Task prompt: Reproduce every line of the entries below verbatim, changing nothing.

Dataset entries:
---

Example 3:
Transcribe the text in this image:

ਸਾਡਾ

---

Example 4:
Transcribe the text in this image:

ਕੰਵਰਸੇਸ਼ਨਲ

Answer in full:
---

Example 3:
Transcribe the text in this image:

ਸਾਡਾ

---

Example 4:
Transcribe the text in this image:

ਕੰਵਰਸੇਸ਼ਨਲ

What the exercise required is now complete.